Casser les codes du roman d’amour, pourquoi pas ? J’ai récemment embarqué dans Narcisse était jaloux, le dernier roman du journaliste Fabrice Chillet publié aux éditions Finitude. Une intrigue qui ne manque pas de rappeler parfois un certain Bel-Ami.
Léo est un jeune trentenaire discret, quelques fois torturé, et bien souvent orgueilleux. Un jour, son meilleur ami Paul lui présente sa nouvelle petite amie et artiste incomprise, Julia. Lorsqu’il a le dos tourné, Léo et Julia se voient, il est le seul à comprendre sa peinture. Dans l’intimité de son atelier, Léo espère secrètement qu’elle tombera amoureuse de lui pour devenir sa muse masculine, le modèle de son premier portrait.

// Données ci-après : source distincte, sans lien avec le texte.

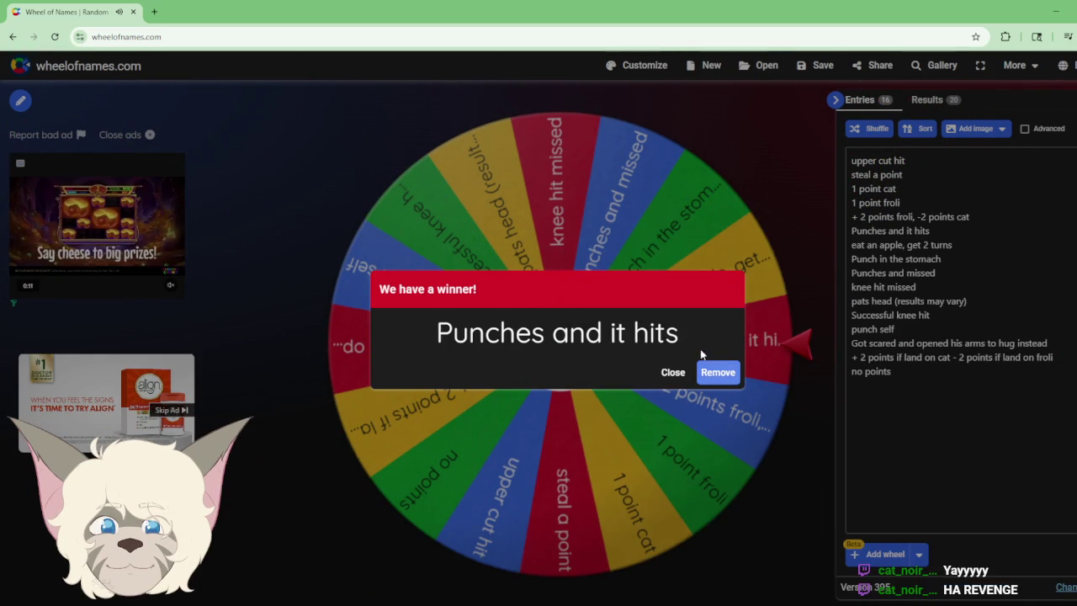
click(673, 378)
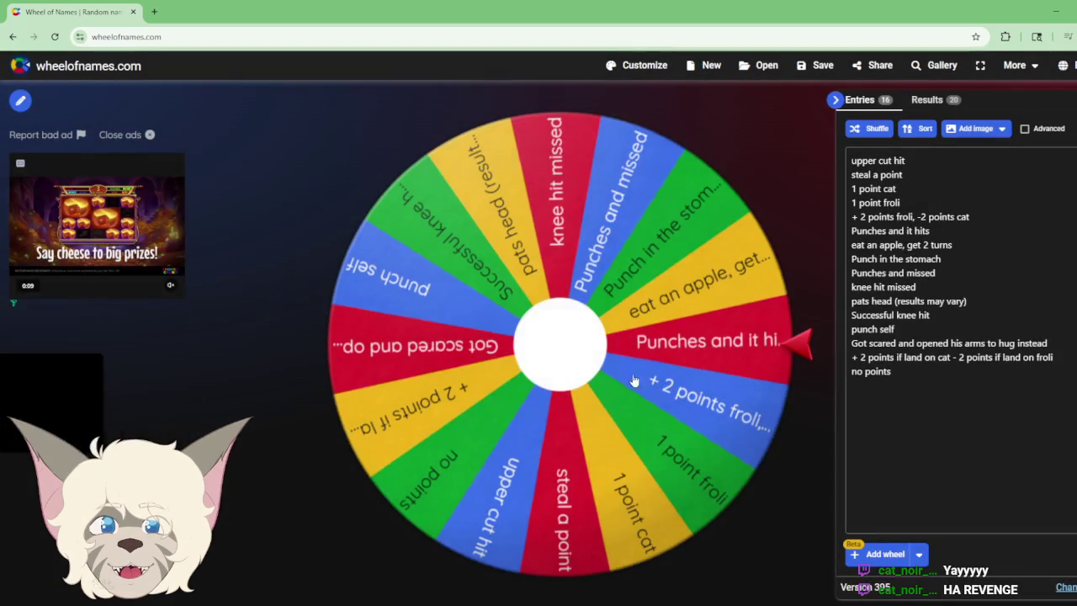
click(570, 355)
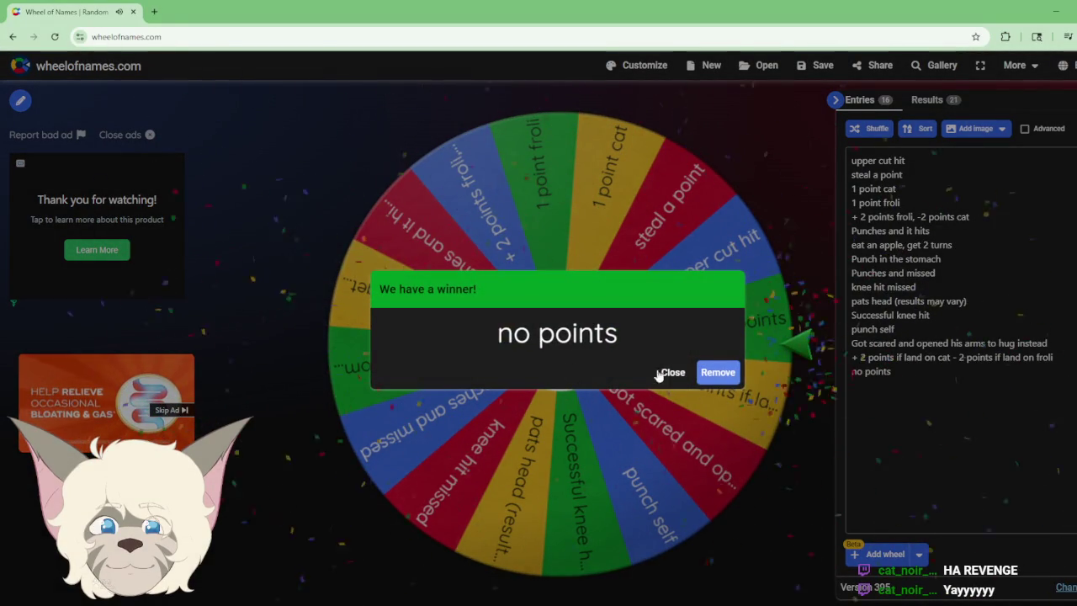
Step: Close no points, spin to pats head (results may vary), and bring the tally forward
click(664, 373)
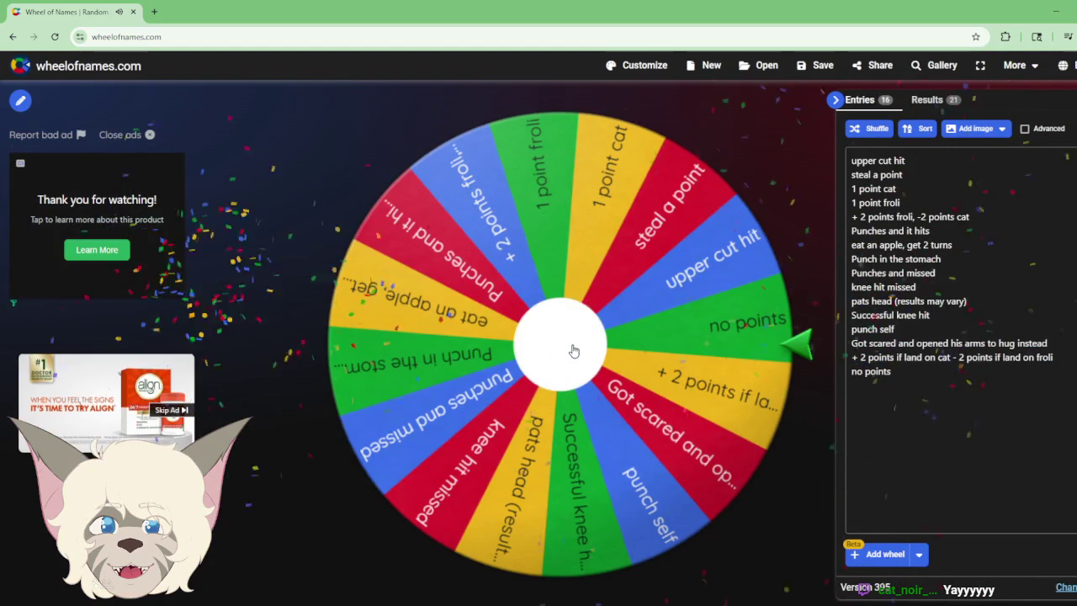
click(566, 351)
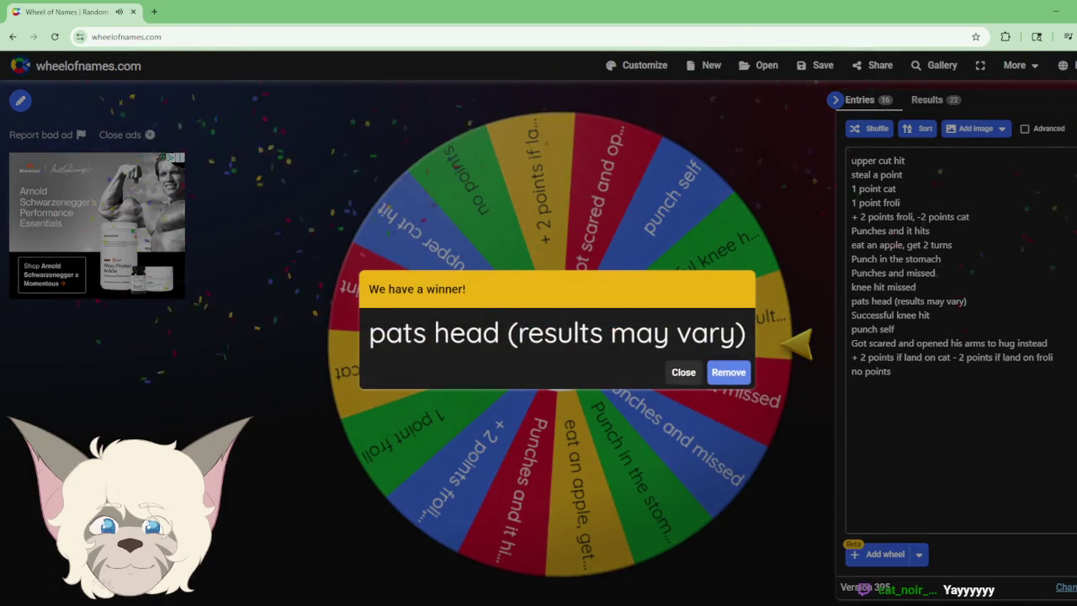
key(Escape)
click(441, 601)
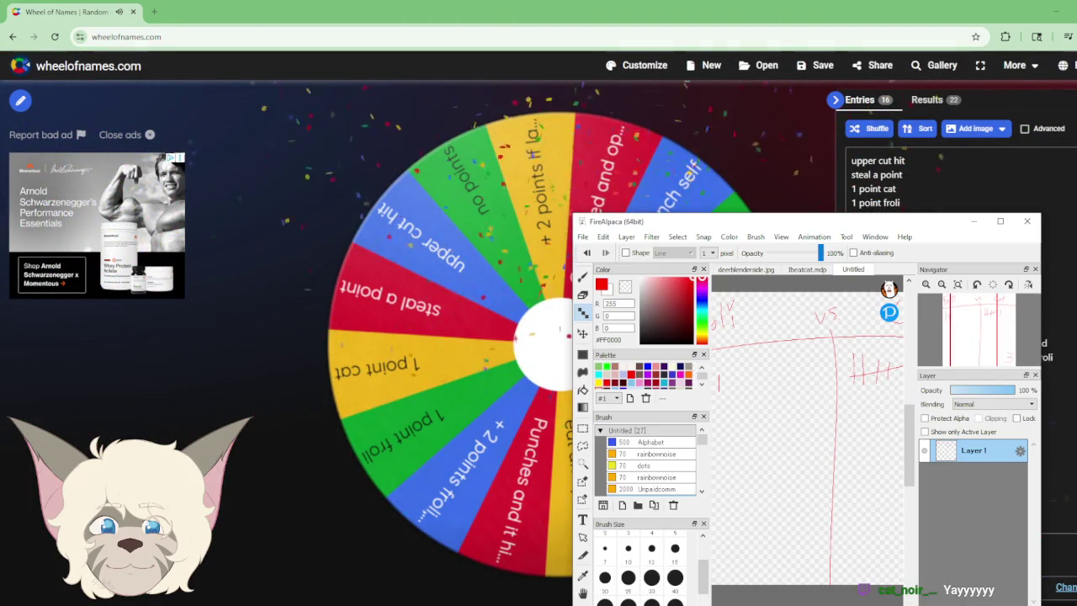
drag(912, 222, 88, 168)
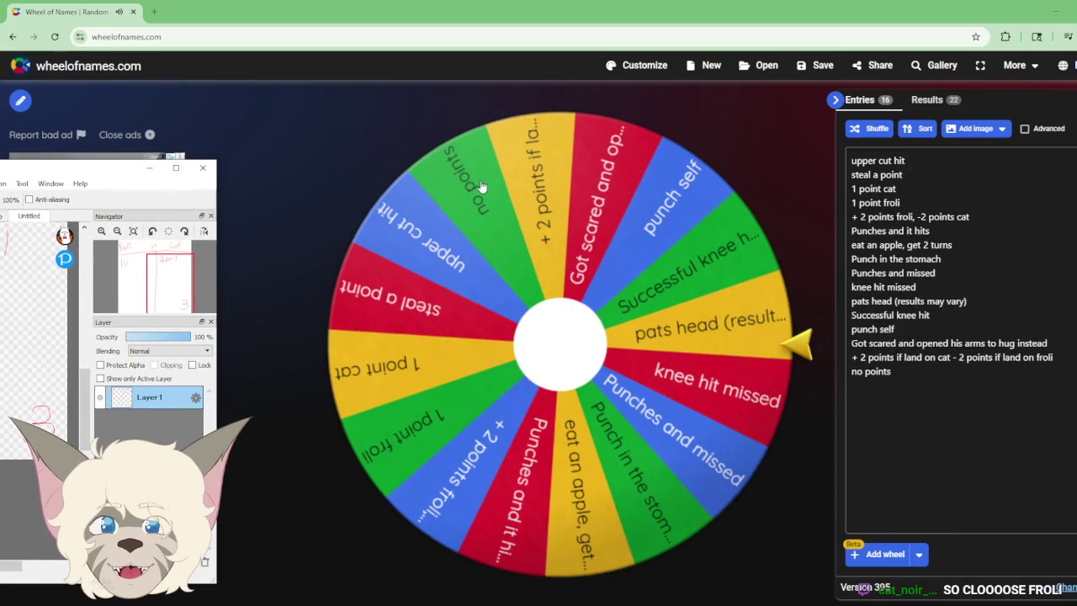
click(149, 168)
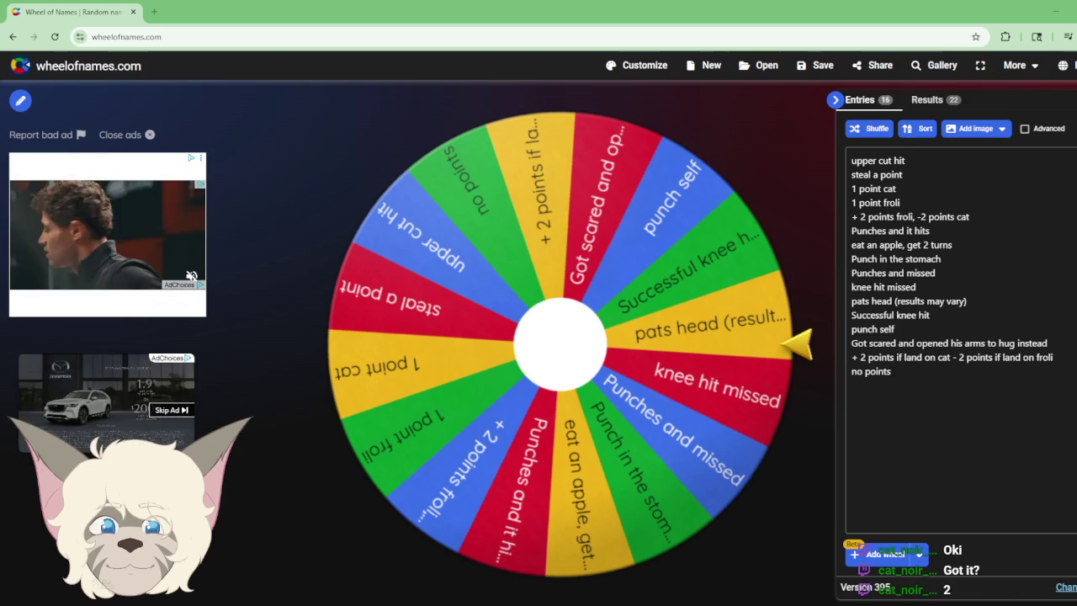
key(alt+Tab)
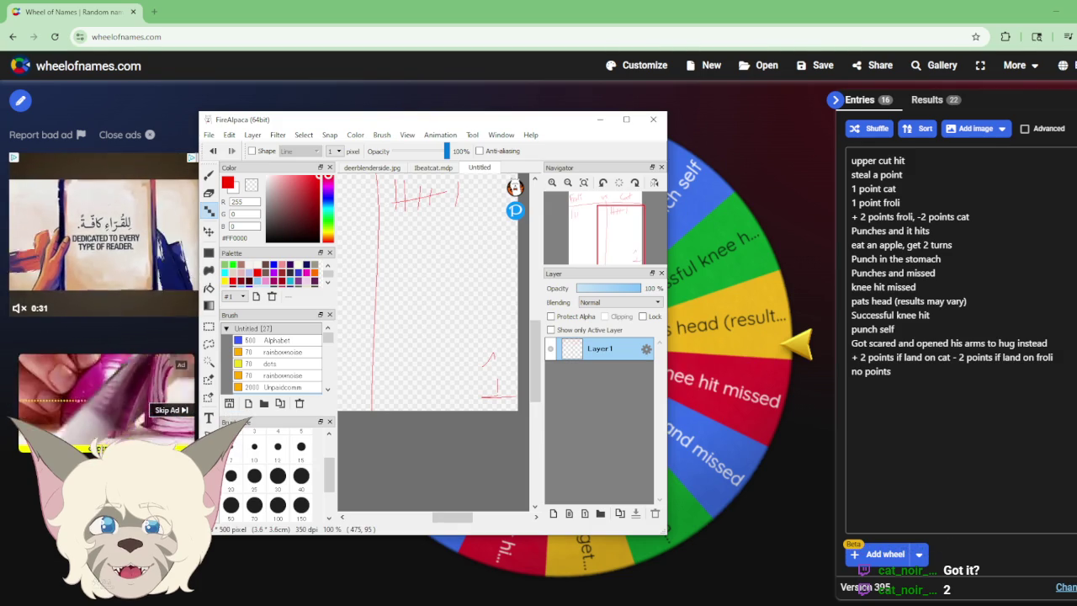
Step: Reset the canvas rotation, move FireAlpaca to the lower right, and spin to upper cut hit
click(599, 122)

« Mes centres d’intérêt devenaient plus éclectiques. Sous l’influence de Julia encore. Je m’asseyais sur une chaise dans le jardin du Luxembourg près des joueurs d’échecs et je découvrais derrière ce décor fané par l’habitude un monde qui devenait désirable. »
Ce court roman casse les codes des histoires d’amour contemporaines où le désir profond et sincère est omniprésent dans la psychologie de l’un des personnages principaux. Ici, nous n’assistons pas à un plaidoyer ou une ode à l’amour véritable. Nous sommes à la fois dans la séduction et l’égocentrisme à l’état pur au point d’en faire ici un pilier des relations entre les personnages. Comme nous sommes régulièrement amenés à travers le cinéma et la littérature à voir de belles histoires légères, tragiques et intenses se créer, ce roman peut surprendre.
Tout au long, nous souhaitons secrètement voir naître une idylle sincère entre les deux personnages principaux, une consommation des sentiments qui pourrait nous ravir et nous satisfaire. Cependant, les personnages de Julia, Paul et Léo sont si différents, dans un monde bien à eux jonché d’individualisme, de solitude et d’égocentrisme que rien n’inspire à nous mettre sur la bonne voie. On ne fait que douter de l’issue, et j’avoue y avoir trouvé un certain plaisir.
Cependant, j’ai ressenti très peu d’affection pour les personnages bien que l’intrigue soit prenante. L’émotion n’était pas au rendez-vous, et si la psychologie des personnages est très bien travaillée, elle manque cruellement de naturel et démoralise plus qu’elle ne fait réfléchir.